──────── PROVIDED DATA ────────

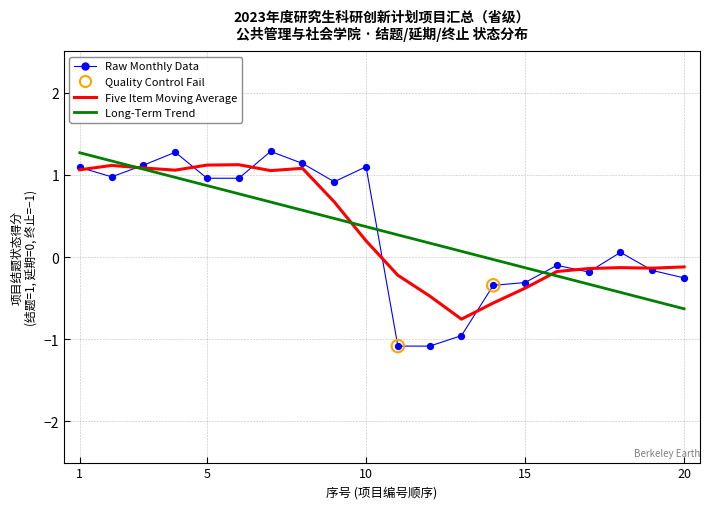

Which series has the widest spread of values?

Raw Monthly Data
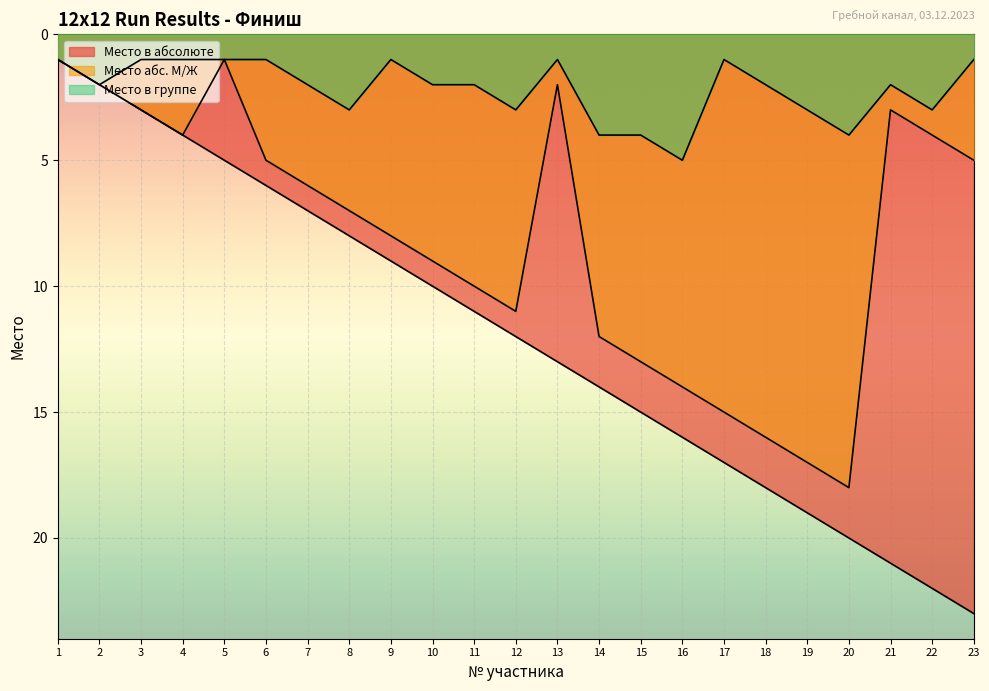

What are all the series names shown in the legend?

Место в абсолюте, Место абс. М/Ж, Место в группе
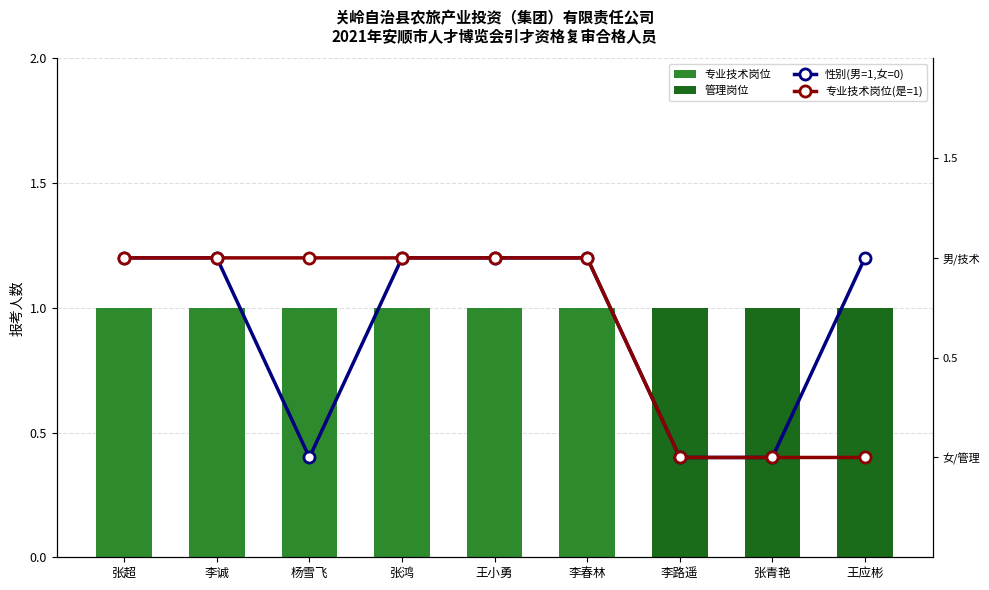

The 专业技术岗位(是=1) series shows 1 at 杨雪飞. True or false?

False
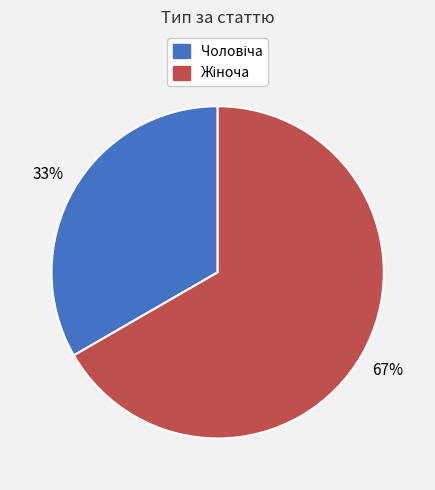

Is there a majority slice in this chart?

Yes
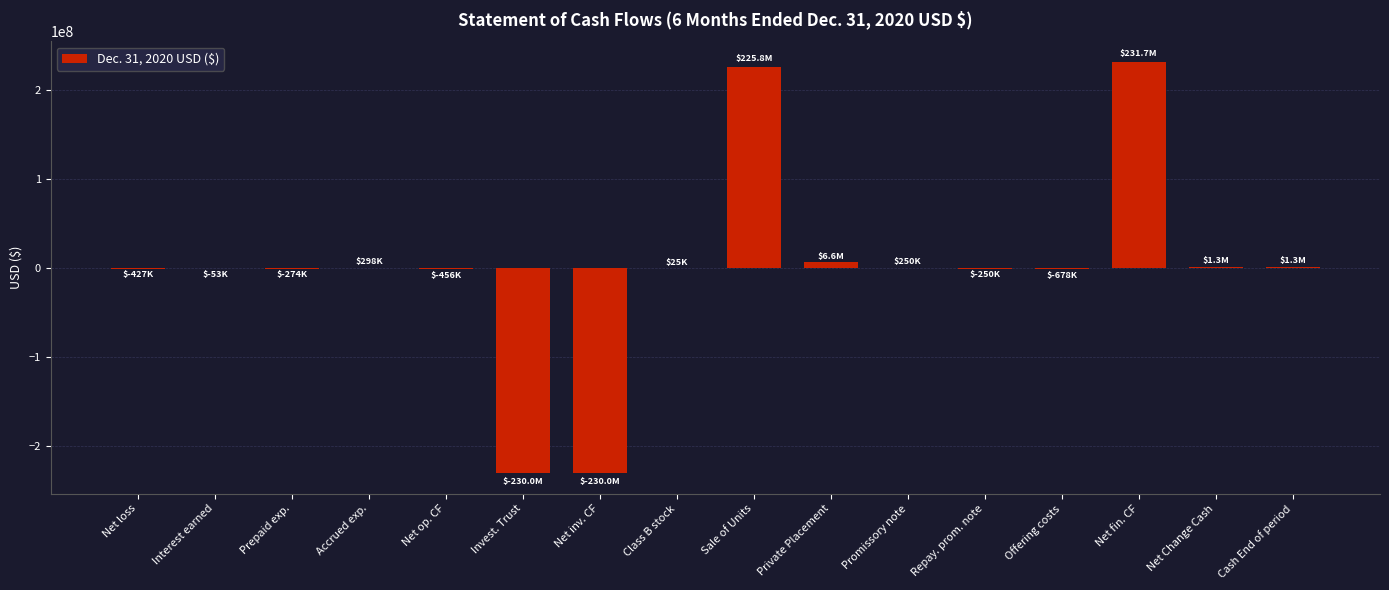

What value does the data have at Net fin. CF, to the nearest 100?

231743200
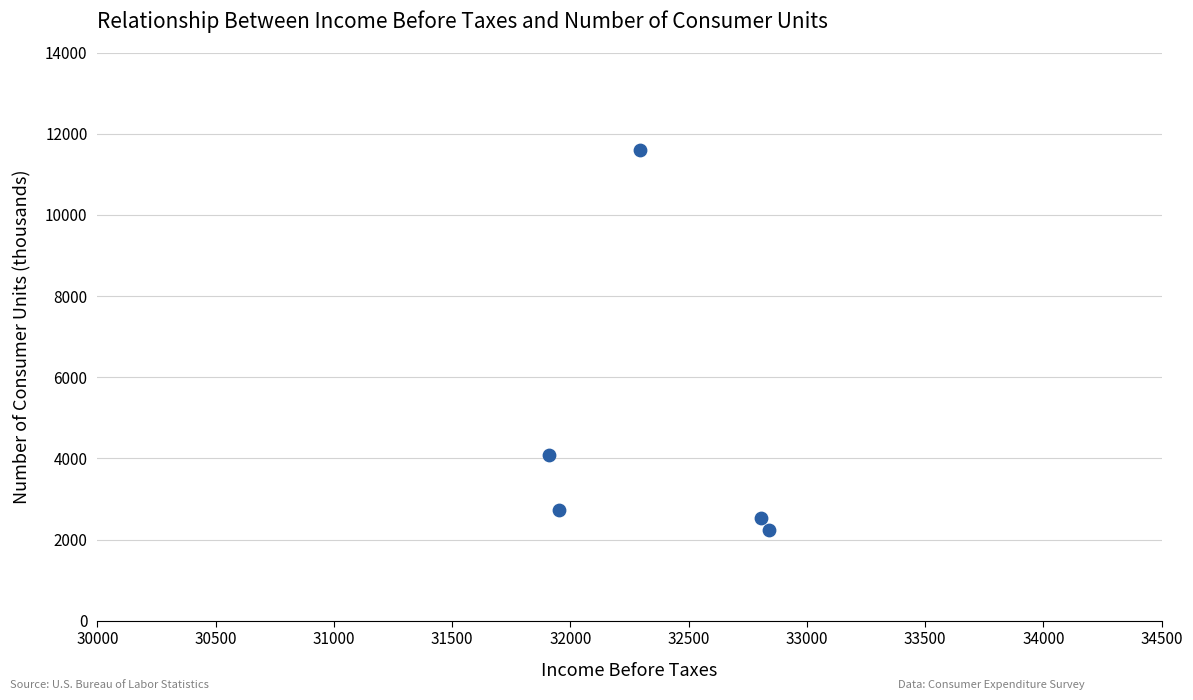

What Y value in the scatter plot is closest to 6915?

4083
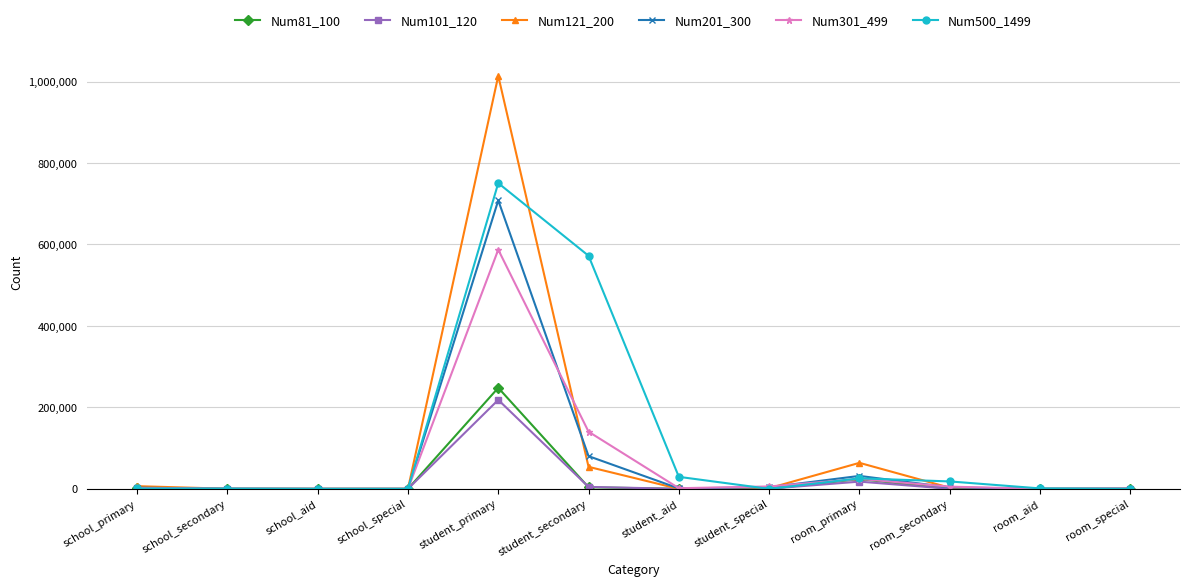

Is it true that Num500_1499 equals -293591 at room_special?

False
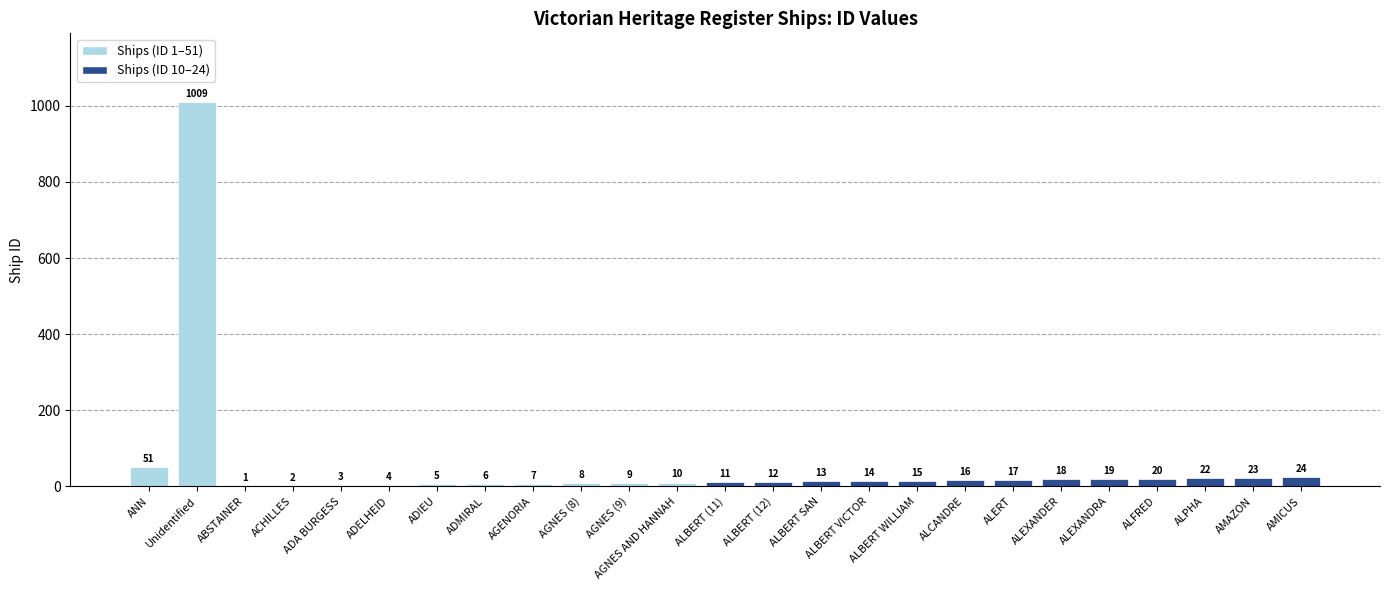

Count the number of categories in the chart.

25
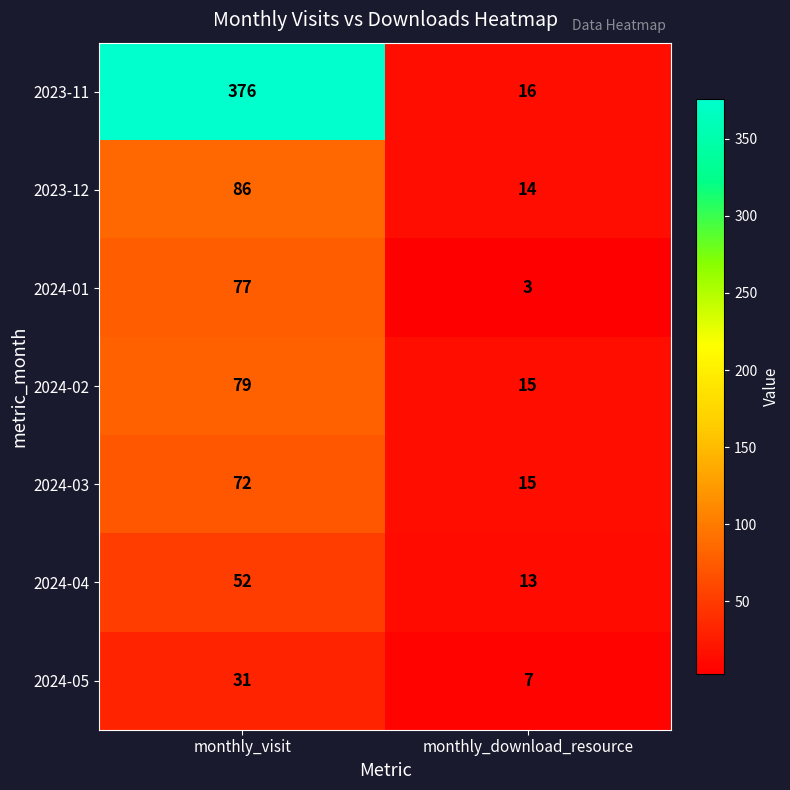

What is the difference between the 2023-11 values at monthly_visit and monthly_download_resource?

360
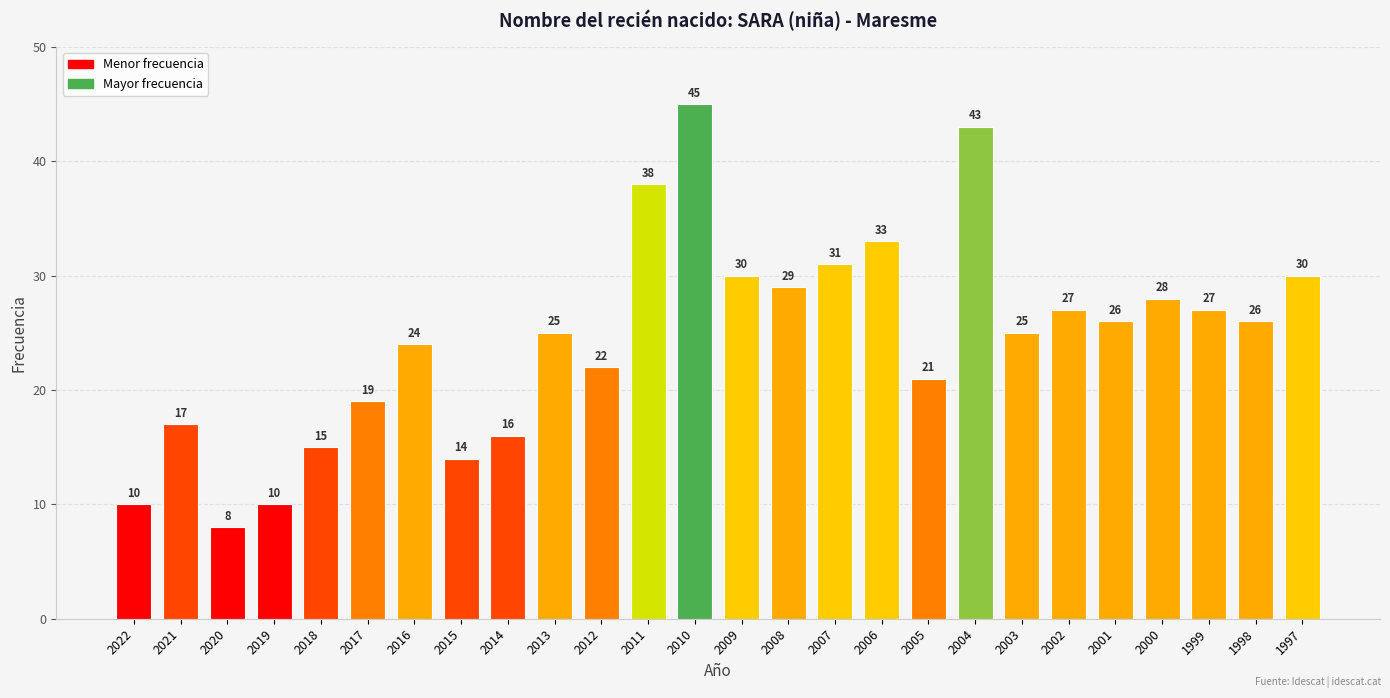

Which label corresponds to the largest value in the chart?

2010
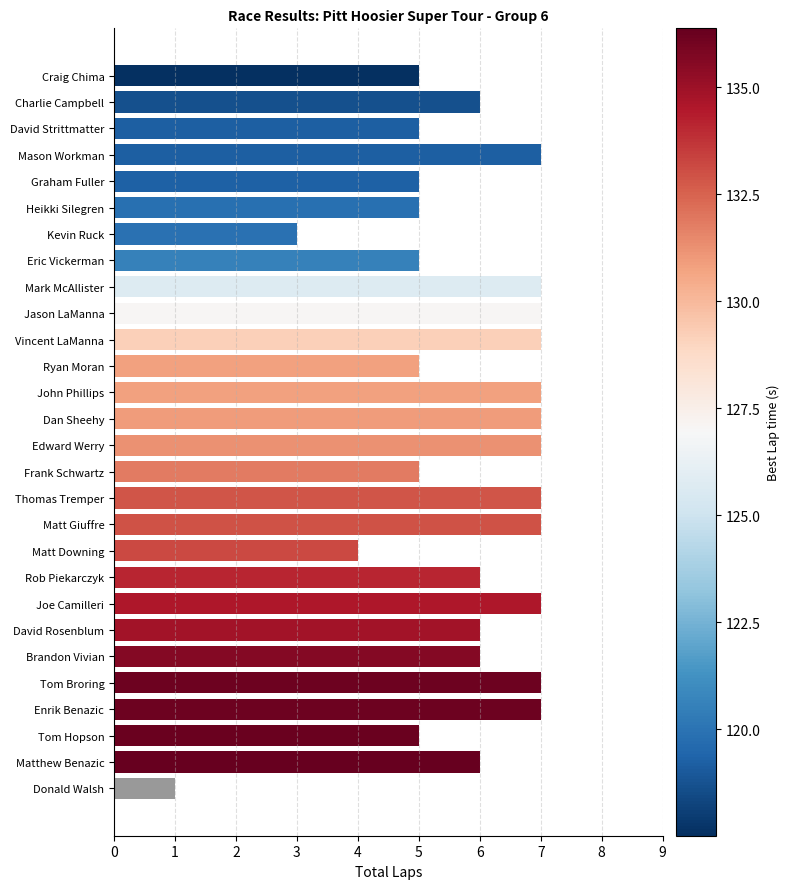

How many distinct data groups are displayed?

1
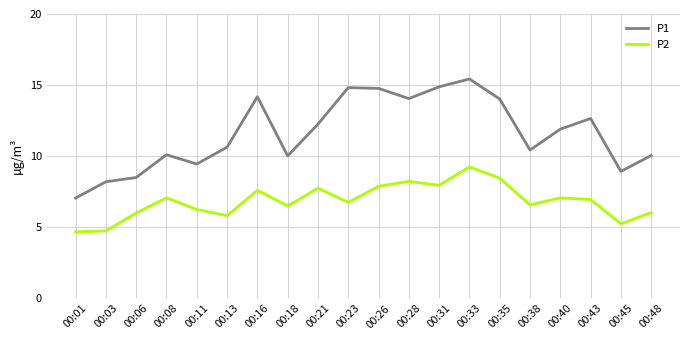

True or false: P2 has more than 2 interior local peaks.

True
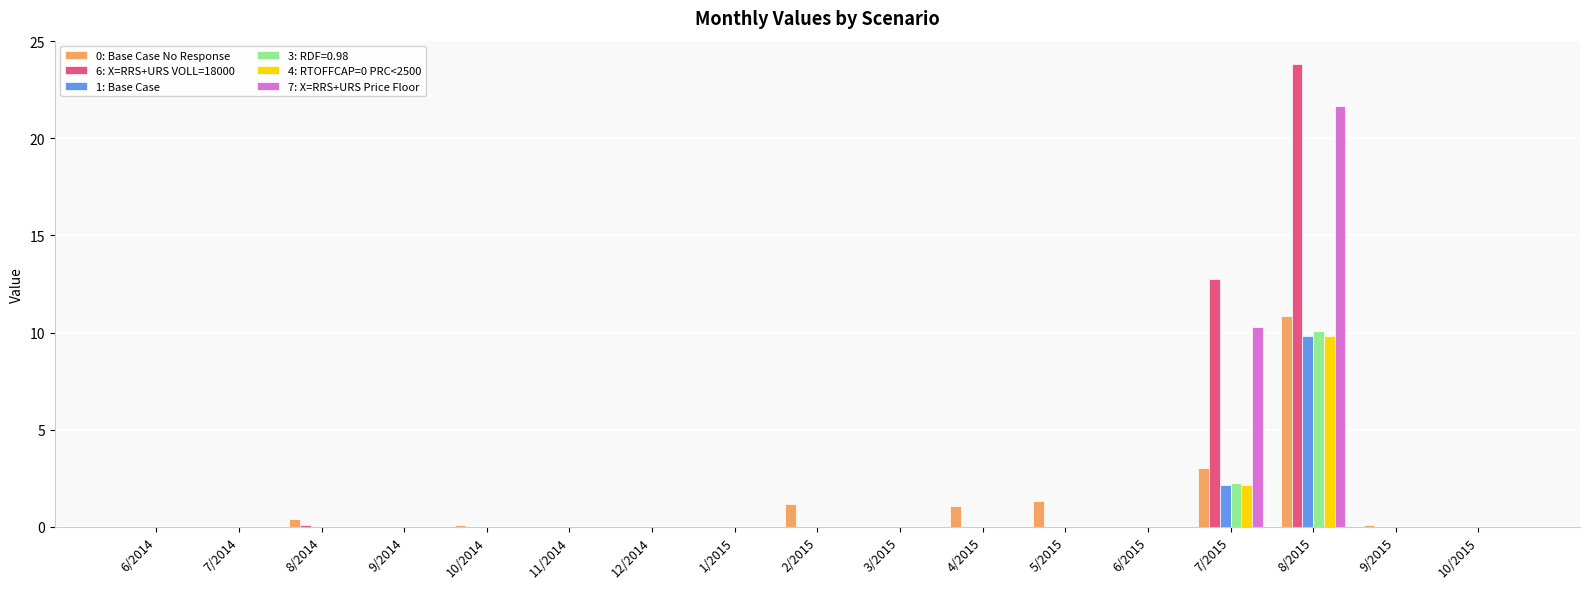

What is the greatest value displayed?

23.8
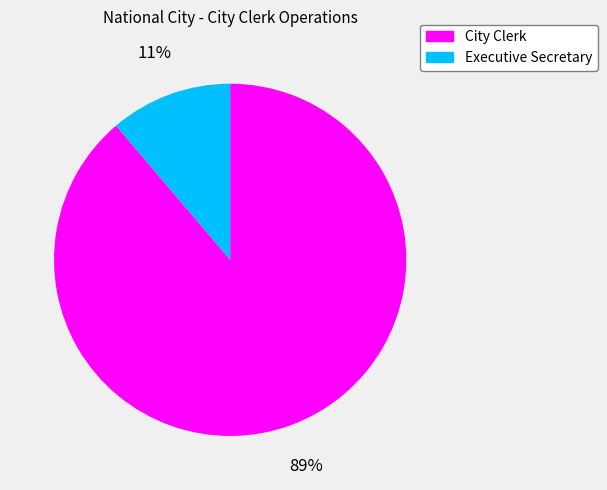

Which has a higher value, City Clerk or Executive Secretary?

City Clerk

────────

* _PROBLEM DETAILS_
Write out every line of the entries above as a JSON list of strings, one string per line, skipping blank lines. Leave the pictures out.

* _COMPLETED TASK_
[
  "Which series has the widest spread of values?",
  "Raw Monthly Data",
  "What are all the series names shown in the legend?",
  "Место в абсолюте, Место абс. М/Ж, Место в группе",
  "The 专业技术岗位(是=1) series shows 1 at 杨雪飞. True or false?",
  "False",
  "Is there a majority slice in this chart?",
  "Yes",
  "What value does the data have at Net fin. CF, to the nearest 100?",
  "231743200",
  "What Y value in the scatter plot is closest to 6915?",
  "4083",
  "Is it true that Num500_1499 equals -293591 at room_special?",
  "False",
  "Count the number of categories in the chart.",
  "25",
  "What is the difference between the 2023-11 values at monthly_visit and monthly_download_resource?",
  "360",
  "Which label corresponds to the largest value in the chart?",
  "2010",
  "How many distinct data groups are displayed?",
  "1",
  "True or false: P2 has more than 2 interior local peaks.",
  "True",
  "What is the greatest value displayed?",
  "23.8",
  "Which has a higher value, City Clerk or Executive Secretary?",
  "City Clerk"
]